[EXERCISE GOAL] Continue the event announcement for the Patricia Albers book talk on André Kertész from the point where it stops.

[PASSAGE PROVIDED]

···

About this Event
Join us at Mrs. Dalloway's Bookstore on Tuesday, February 3 at 7:00 PM when author and art historian Patricia Albers comes to the store to share her new book Everything Is Photograph: A Life of André Kertész . Patricia's presentation will include a slideshow of Kertész 's work and she will be joined in conversation by Renny Pritikin. She will sign copies of her book after the presentation.
to preorder a copy of Everything Is Photograph.
Born in Budapest in 1894, André Kertész soared to star status in Jazz Age Paris, tumbled into poverty and obscurity in wartime New York, slogged through 15 years shooting for House & Garden, then improbably reemerged into the spotlight with a 1964 retrospective at New York’s Museum of Modern Art. By the time of his death in 1985, he had exhibited around the world, taken more than 100,000 images, and steered the medium in new and vital directions: He was the first major photographer to embrace the Leica, the camera now mythically linked to street photography, and he pioneered subjective photojournalism, publishing what is arguably the world’s first great photo essay.
Drawing on dozens of interviews, previous scholarship, and deep archival research, and interrogating the images themselves, Patricia Albers retrieves aspects of Kertész’s life that he and his pictures gloss over, among them the ordeals of trench warfare, the impact of the Holocaust, and the tale of his tangled romances. She takes Kertész from the Eastern front in World War I to the Paris of Piet Mondrian, Colette, Alexander Calder, and a lively central European diaspora. From Condé Nast’s postwar media empire to the “photo boom” of the 1970s. She revisits Kertész’s relationships with other photographers, among them his "frenemy" Brassaï and protégé Robert Capa. She breathes life into a gentle, generous, and unassuming man endowed with Old-World charm but also sputtering with grievance and rage and inclined to indulge in deception.

···

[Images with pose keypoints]

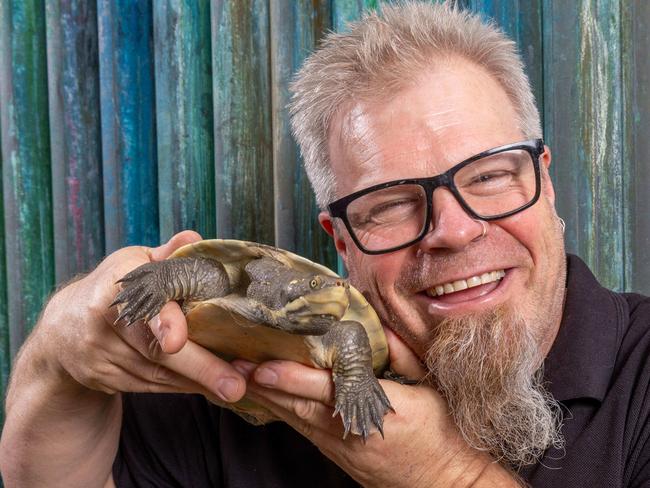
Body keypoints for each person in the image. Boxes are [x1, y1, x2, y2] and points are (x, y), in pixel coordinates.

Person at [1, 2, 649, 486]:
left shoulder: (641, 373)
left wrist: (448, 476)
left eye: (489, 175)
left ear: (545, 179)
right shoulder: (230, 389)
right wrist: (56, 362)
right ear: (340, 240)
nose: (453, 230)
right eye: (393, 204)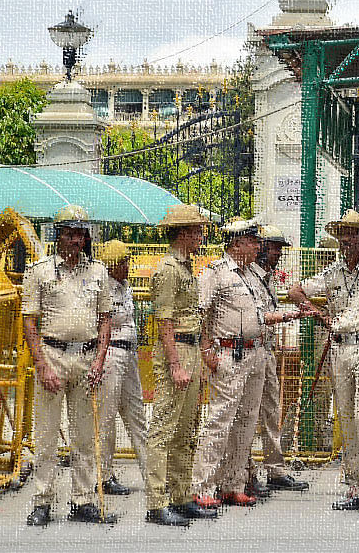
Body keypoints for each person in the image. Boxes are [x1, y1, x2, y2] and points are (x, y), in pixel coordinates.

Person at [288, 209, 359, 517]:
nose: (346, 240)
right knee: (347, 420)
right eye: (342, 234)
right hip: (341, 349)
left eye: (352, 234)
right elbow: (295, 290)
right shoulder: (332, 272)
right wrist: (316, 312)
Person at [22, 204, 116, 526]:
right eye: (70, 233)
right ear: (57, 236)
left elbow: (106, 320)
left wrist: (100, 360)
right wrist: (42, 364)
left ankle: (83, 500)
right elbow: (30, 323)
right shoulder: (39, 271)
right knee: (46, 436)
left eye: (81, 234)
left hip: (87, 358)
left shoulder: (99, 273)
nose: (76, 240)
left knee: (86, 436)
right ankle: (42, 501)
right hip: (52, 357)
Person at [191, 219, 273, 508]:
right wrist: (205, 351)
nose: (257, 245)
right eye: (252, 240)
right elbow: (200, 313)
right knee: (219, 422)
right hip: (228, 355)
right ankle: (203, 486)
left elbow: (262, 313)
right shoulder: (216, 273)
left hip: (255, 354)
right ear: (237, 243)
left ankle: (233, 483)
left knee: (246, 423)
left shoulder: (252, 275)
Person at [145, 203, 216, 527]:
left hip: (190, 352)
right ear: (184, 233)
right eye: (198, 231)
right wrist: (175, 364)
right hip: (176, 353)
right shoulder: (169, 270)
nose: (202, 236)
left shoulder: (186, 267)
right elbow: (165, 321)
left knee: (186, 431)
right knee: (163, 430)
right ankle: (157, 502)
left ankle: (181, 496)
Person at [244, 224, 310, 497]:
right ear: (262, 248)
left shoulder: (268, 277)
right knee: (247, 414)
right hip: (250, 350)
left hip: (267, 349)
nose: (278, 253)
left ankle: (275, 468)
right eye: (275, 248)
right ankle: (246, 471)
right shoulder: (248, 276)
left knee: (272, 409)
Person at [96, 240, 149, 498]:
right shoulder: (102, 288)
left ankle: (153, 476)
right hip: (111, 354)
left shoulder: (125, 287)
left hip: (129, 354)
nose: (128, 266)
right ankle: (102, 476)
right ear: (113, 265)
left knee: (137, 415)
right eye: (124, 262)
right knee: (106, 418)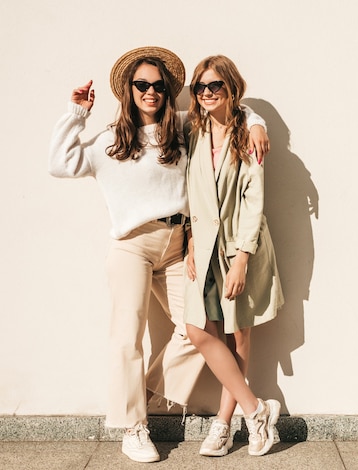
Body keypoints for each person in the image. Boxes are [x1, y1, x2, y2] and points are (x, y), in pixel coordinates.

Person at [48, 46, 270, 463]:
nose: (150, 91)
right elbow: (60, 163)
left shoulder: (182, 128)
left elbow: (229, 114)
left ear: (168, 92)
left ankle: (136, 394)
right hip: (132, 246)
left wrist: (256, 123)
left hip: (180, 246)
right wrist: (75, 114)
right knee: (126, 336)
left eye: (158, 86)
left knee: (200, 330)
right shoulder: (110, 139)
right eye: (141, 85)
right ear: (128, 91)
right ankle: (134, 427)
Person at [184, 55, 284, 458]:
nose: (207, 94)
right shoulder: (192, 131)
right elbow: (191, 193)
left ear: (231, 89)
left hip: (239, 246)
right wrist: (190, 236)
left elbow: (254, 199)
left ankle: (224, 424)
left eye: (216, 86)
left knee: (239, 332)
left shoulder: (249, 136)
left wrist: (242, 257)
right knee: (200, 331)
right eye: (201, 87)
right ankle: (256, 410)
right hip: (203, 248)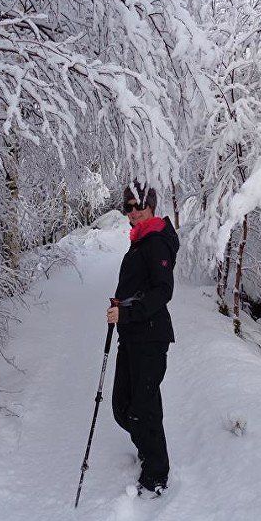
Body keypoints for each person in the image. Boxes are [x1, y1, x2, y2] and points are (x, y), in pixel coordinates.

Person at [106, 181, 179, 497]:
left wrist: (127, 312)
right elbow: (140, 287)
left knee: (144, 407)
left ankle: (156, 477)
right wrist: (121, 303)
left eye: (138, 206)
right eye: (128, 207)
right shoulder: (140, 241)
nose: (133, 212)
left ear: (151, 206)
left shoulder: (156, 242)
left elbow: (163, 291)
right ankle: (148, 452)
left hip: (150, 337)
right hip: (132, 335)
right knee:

···

[OUTPUT FOR THIS TASK]
Everything Is Photograph immerses readers in the heyday of a now lost version of photography. Formally vigorous, emotionally rich, and aesthetically charged, Kertész’s images speak of the medium as a tool for human connection, self-narration, self-invention, and inquiry about the world, even as they project its mysteries.
PATRICIA ALBERS is a California-based writer, editor, and art historian. She is the author of Joan Mitchell, Lady Painter: A Life, the acclaimed first biography of the abstract painter. Her previous books include Shadows, Fire, Snow: The Life of Tina Modotti and Tina Modotti and the Mexican Renaissance. Albers’s essays, art reviews, and features have appeared in numerous museum catalogs and publications, including Squarecylinder, San Francisco Magazine, the San Jose Mercury News, and the New York Times. She has served as a panelist for the National Endowment for the Humanities and a juror for the Biographers International Plutarch Award.
RENNY PRITIKIN is a San Francisco Bay Area based curator, art writer and poet. He’s been chief curator at New Langton Arts, Yerba Buena Center for the Arts, The Nelson Gallery at UC Davis, and the Contemporary Jewish Museum. He’s the author of five books of poetry, most recently Westerns and Dramas, and a memoir. He is the United States correspondent for the Portuguese art magazine, Umbigo, and a regular contributor to the art review site, squarecylinder.com.
THIS EVENT is free but registration is requested. Registration ends at 6:00 pm on February 3.
BECAUSE SEATING is limited, please register only if you plan to attend.
DUE TO SPACE limitations, we may not be able to accommodate every person at an event, so early registration is encouraged.
WALK-INS will be accommodated only if space allows.
WE ASK that attendees arrive between 6:45 and 7:00 PM for the event.
PLEASE leave your non-support companion animals at home.
OUR shared restrooms are not accessible after 6:30 PM, please plan accordingly.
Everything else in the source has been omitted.